Extrait du texte

.....

2.      Si les principes constitutionnels de l’État requis ou des décisions judiciaires définitives ayant un caractère contraignant sont de nature à faire obstacle à l’exécution de son obligation d’extradition et que ni le présent accord ni le traité bilatéral applicable ne permettent de résoudre la question, l’État requis et l’État requérant procèdent à des consultations. »

B.      Le droit allemand

1.      La Loi fondamentale

5.        L’article 16, paragraphe 2, du Grundgesetz für die Bundesrepublik Deutschland (Loi fondamentale pour la République fédérale d’Allemagne), du 23 mai 1949 (5), modifiée en dernier lieu par l’article 1er de la loi du 23 décembre 2014 (6), dispose :

« Aucun Allemand ne peut être extradé à l’étranger. Une réglementation dérogatoire peut être prise par la loi pour l’extradition vers un État membre de l’Union européenne ou à une Cour internationale à condition que les principes de l’État de droit soient garantis. »

2.      L’IRG

6.        Le Gesetz über die internationale Rechtshilfe in Strafsachen (loi sur l’entraide judiciaire internationale en matière pénale), du 23 décembre 1982 (7), prévoit, à son article 12, intitulé « Autorisation de l’extradition » :

« L’extradition ne peut être autorisée que si le juge l’a déclarée recevable. »

7.        L’article 13, paragraphe 1, de l’IRG, intitulé « Compétence matérielle », dispose :

« 1.      Les décisions juridictionnelles sont rendues par [...] l’Oberlandesgericht [(tribunal régional supérieur)]. Les décisions de l’Oberlandesgericht [(tribunal régional supérieur)] ne sont pas susceptibles de recours [...] »

8.        Aux termes de l’article 23 de l’IRG, intitulé « Décision relative aux objections soulevées par le prévenu » :

« L’Oberlandesgericht [(tribunal régional supérieur)] se prononce sur les objections soulevées par le prévenu contre le mandat d’arrêt aux fins d’extradition ou contre son exécution. »

9.        L’article 74, paragraphe 1, de l’IRG prévoit :

« Le ministère fédéral de la Justice et de la Protection des consommateurs se prononce sur les demandes d’entraide judiciaire étrangères et sur la présentation de demandes d’entraide à des États étrangers en accord avec le ministère des Affaires étrangères et d’autres ministères fédéraux dont le domaine d’activité est concerné par l’entraide judiciaire. »

II.    Le litige au principal et les questions préjudicielles

10.      Soupçonné depuis l’année 2007 d’avoir participé à une entente anticoncurrentielle aux États-Unis, M. Romano Pisciotti, ressortissant italien, a fait l’objet d’une demande d’extradition à des fins de poursuites pénales de la part des autorités américaines.

.....

[Contenu transcrit des pages]

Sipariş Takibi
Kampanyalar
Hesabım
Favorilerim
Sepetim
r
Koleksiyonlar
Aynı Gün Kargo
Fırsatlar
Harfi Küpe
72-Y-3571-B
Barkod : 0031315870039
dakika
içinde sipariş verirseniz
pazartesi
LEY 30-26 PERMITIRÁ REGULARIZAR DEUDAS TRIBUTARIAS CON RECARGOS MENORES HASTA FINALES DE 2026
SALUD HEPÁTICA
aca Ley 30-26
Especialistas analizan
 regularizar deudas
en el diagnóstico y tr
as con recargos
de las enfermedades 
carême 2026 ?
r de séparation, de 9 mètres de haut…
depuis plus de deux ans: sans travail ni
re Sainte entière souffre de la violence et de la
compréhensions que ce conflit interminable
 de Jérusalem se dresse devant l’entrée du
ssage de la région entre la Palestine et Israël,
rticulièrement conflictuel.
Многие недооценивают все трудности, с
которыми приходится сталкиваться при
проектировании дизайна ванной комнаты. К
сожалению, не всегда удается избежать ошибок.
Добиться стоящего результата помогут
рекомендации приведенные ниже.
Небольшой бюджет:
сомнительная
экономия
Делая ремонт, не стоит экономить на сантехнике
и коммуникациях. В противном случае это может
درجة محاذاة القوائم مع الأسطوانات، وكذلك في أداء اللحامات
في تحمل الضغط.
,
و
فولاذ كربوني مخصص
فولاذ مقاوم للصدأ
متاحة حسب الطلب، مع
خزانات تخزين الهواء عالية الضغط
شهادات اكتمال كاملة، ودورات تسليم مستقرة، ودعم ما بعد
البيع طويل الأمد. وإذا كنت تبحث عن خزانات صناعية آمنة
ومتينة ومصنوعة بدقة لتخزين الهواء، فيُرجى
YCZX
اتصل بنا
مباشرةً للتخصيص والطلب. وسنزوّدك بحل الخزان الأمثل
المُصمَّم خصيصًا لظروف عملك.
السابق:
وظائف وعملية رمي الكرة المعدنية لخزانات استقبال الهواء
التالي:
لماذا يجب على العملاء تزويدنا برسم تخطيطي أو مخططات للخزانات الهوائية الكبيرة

.....

Liste des tâches
1. Modifiez un passage du texte sur l'extradition : recopiez tout ce qui va de « 9.        L’article 74, paragraphe 1, de » jusqu'à « des autorités américaines. », en mettant « ministère de l'Intérieur » à la place de « ministère des Affaires étrangères ».
2. Selon le texte sur l'extradition, de quel pays M. Romano Pisciotti est-il ressortissant ?
3. Écrivez la suite du texte sur l'extradition, à partir de sa dernière phrase.

Résultats par tâche
1.
9.        L’article 74, paragraphe 1, de l’IRG prévoit :

« Le ministère fédéral de la Justice et de la Protection des consommateurs se prononce sur les demandes d’entraide judiciaire étrangères et sur la présentation de demandes d’entraide à des États étrangers en accord avec le ministère de l'Intérieur et d’autres ministères fédéraux dont le domaine d’activité est concerné par l’entraide judiciaire. »

II.    Le litige au principal et les questions préjudicielles

10.      Soupçonné depuis l’année 2007 d’avoir participé à une entente anticoncurrentielle aux États-Unis, M. Romano Pisciotti, ressortissant italien, a fait l’objet d’une demande d’extradition à des fins de poursuites pénales de la part des autorités américaines.

2. Il est ressortissant italien.

3.
11.      Le 26 août 2010, un mandat d’arrêt de l’US District Court for the Southern District of Florida in Fort Lauderdale (tribunal fédéral des États-Unis d’Amérique du district sud de l’État de Floride à Fort Lauderdale) a été délivré à son encontre ainsi qu’un acte d’accusation du grand jury de cette même juridiction. M. Pisciotti était accusé d’avoir fait partie d’un groupe de travail constitué de représentants commerciaux des sociétés de fabrication de tuyaux marins ayant faussé la concurrence en se répartissant le marché de la vente de ces tuyaux, en Floride (États-Unis) et ailleurs, entre l’année 1999 et la fin de l’année 2006.

12.      Le 17 juin 2013, alors que son vol en provenance du Nigeria vers l’Italie faisait escale à l’aéroport de Francfort-sur-le-Main (Allemagne), M. Pisciotti a été arrêté par des agents de la police fédérale allemande.

13.      Le 18 juin 2013, M. Pisciotti a été déféré devant l’Amtsgericht Frankfurt am Main (tribunal de district de Francfort-sur-le-Main, Allemagne) aux fins du traitement de la demande d’extradition américaine. Il s’est déclaré opposé à une extradition informelle simplifiée.

14.      Sur la base de l’ordonnance rendue par l’Oberlandesgericht Frankfurt am Main (tribunal régional supérieur de Francfort-sur-le-Main, Allemagne) le 24 juin 2013, M. Pisciotti a été placé en détention provisoire en vue de son extradition. Le 7 août 2013, les États-Unis d’Amérique ont transmis à la République fédérale d’Allemagne la demande d’extradition formelle.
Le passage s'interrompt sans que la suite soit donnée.